** READING PASSAGE follows **
Each CLI invocation sends one request, reads one response, and exits.
## Runtime contract
Requests and responses are newline-delimited JSON (NDJSON) over a Unix socket.
All commands share the same JSON envelope:
```json
{
"success": true,
"data": {},
"error": null
}
```
For window payloads, the public identity is `window_id`, not an X11 handle.
That keeps the contract backend-neutral even though the current support
boundary is X11-only.
The complete stable-vs-best-effort policy lives on the
[runtime contract](/runtime-contract) page.
## Sessions and sockets
Each session gets its own socket path, PID file, and live window mapping.
Public socket resolution order:
1. `--socket`
2. `DESKCTL_SOCKET_DIR/{session}.sock`
3. `XDG_RUNTIME_DIR/deskctl/{session}.sock`
4. `~/.deskctl/{session}.sock`
Most users should let `deskctl` manage this automatically. `--session` is the
main public knob when you need isolated daemon instances.
## Diagnostics and failure handling
`deskctl doctor` runs before daemon startup and checks:
- display/session setup
- X11 connectivity
- basic window enumeration
- screenshot viability
- socket directory and stale-socket health
Selector and wait failures are structured in `--json` mode so clients can
recover without scraping text.
** End of READING PASSAGE **
** PROVIDED MATERIAL follows **
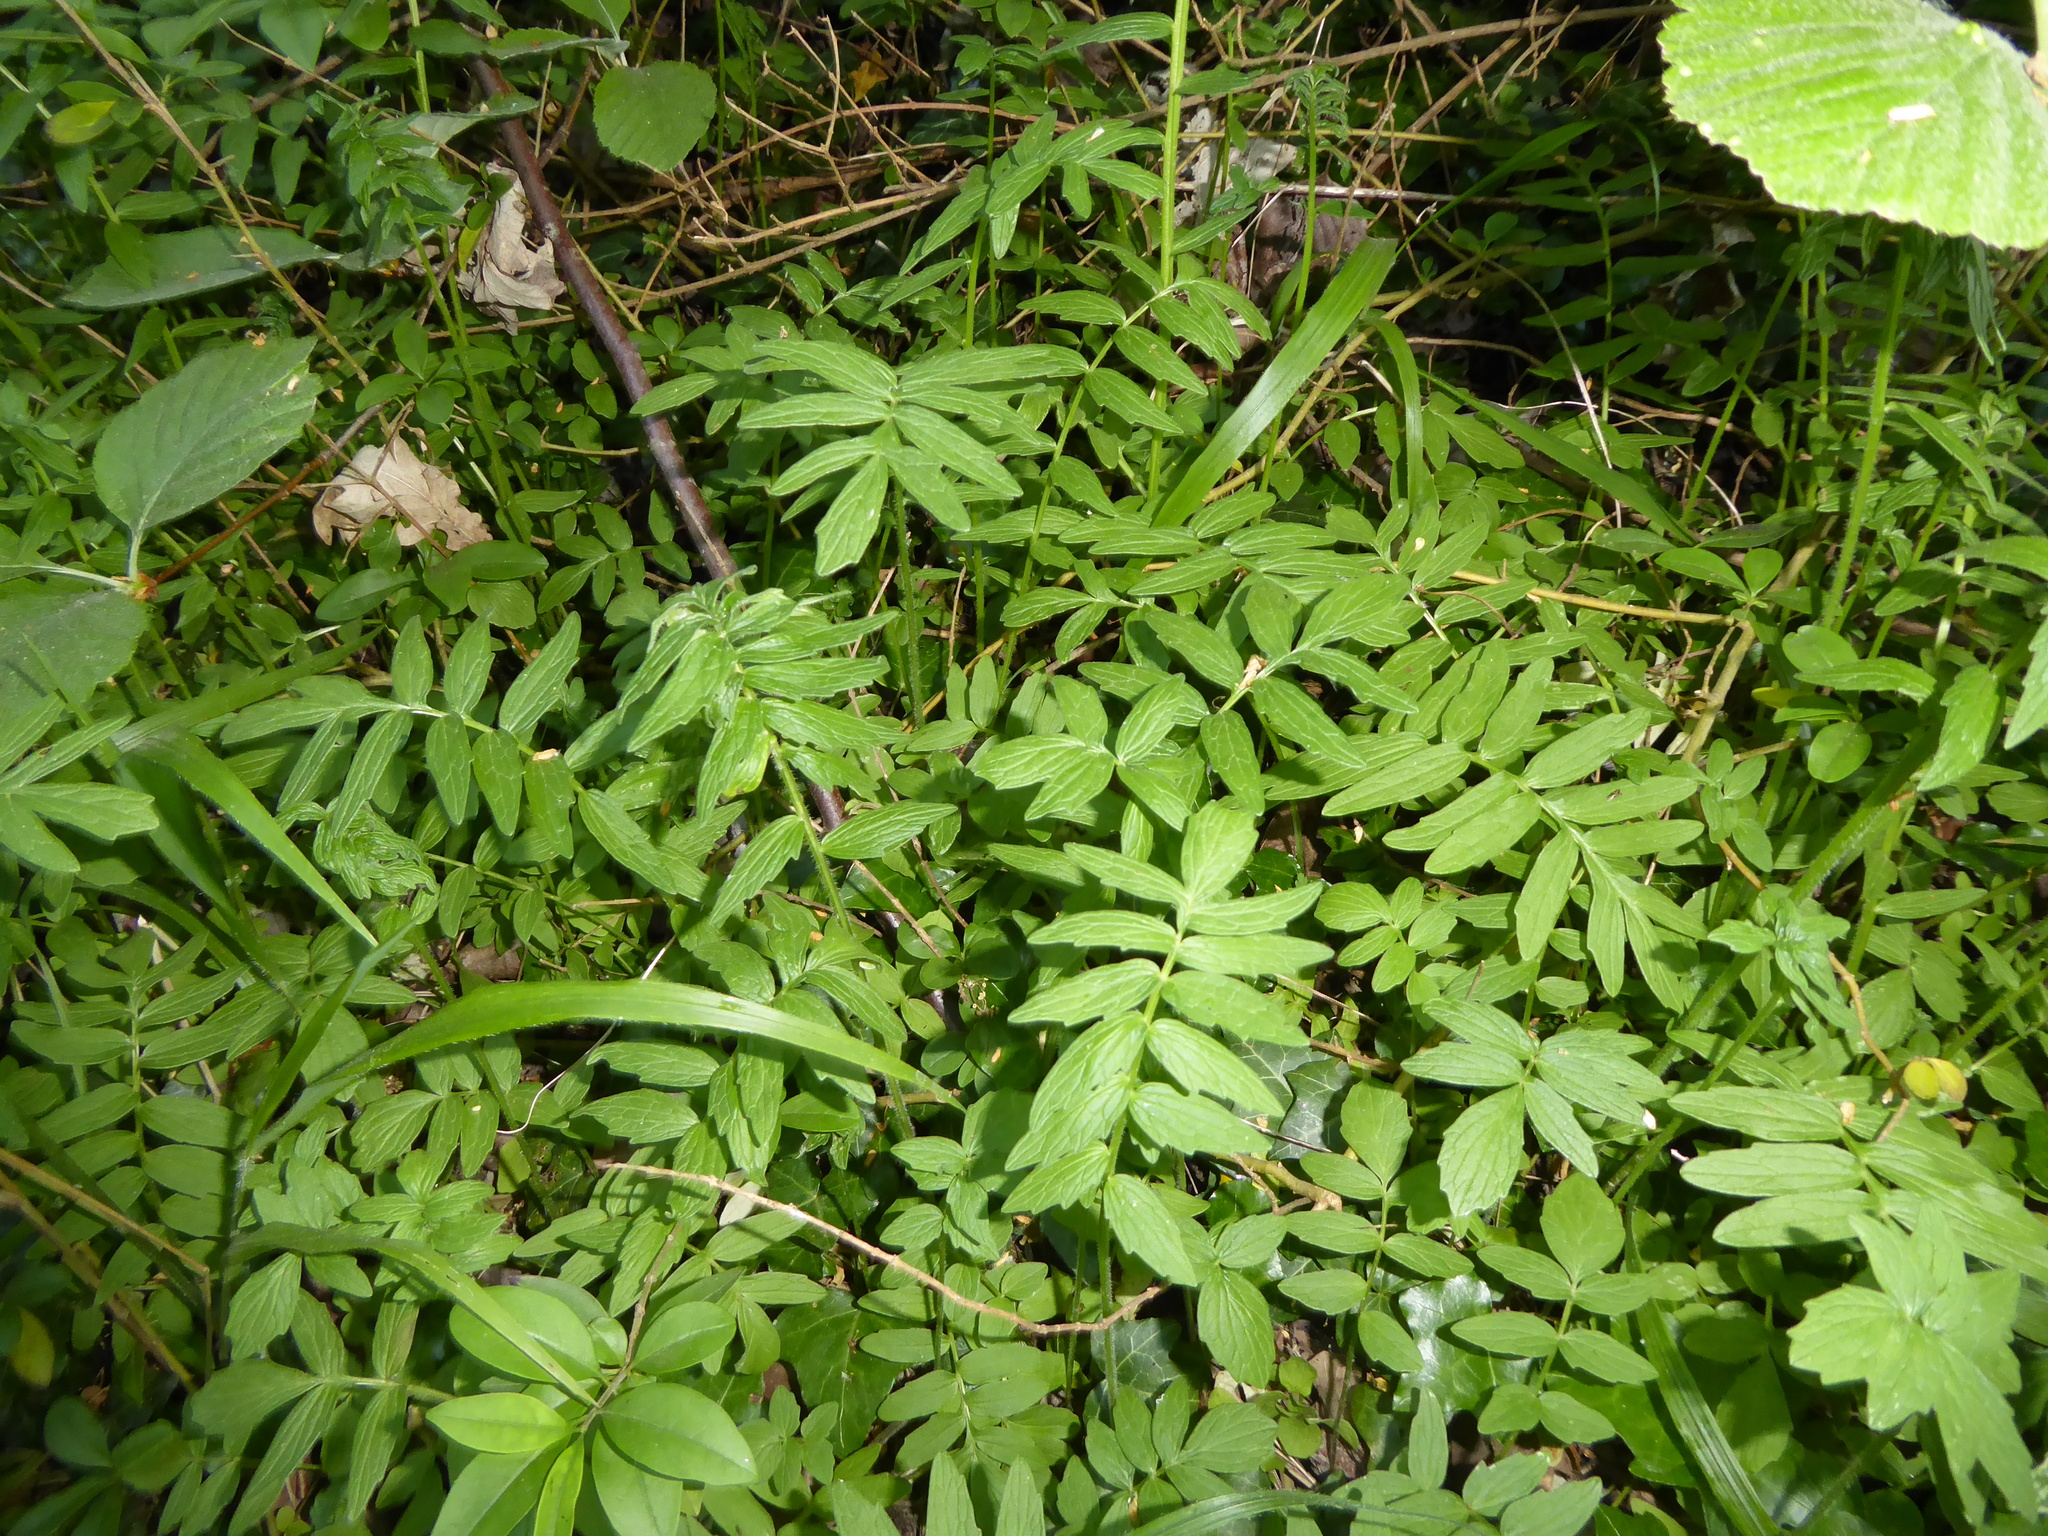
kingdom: Plantae
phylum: Tracheophyta
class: Magnoliopsida
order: Dipsacales
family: Caprifoliaceae
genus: Valeriana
** End of PROVIDED MATERIAL **
| WORK REQUEST 1 |
Reproduce everything in the deskctl documentation from "## Sessions and" down to "isolated daemon instances.".
| WORK REQUEST 2 |
Answer these questions using the deskctl documentation:
(a) What format are requests and responses sent in, and over what kind of socket?
(b) What comes first in the public socket resolution order?
(c) When does `deskctl doctor` run?

| EXERCISE RESULT 1 |
## Sessions and sockets
Each session gets its own socket path, PID file, and live window mapping.
Public socket resolution order:
1. `--socket`
2. `DESKCTL_SOCKET_DIR/{session}.sock`
3. `XDG_RUNTIME_DIR/deskctl/{session}.sock`
4. `~/.deskctl/{session}.sock`
Most users should let `deskctl` manage this automatically. `--session` is the
main public knob when you need isolated daemon instances.

| EXERCISE RESULT 2 |
(a) Newline-delimited JSON (NDJSON), over a Unix socket.
(b) `--socket`
(c) Before daemon startup.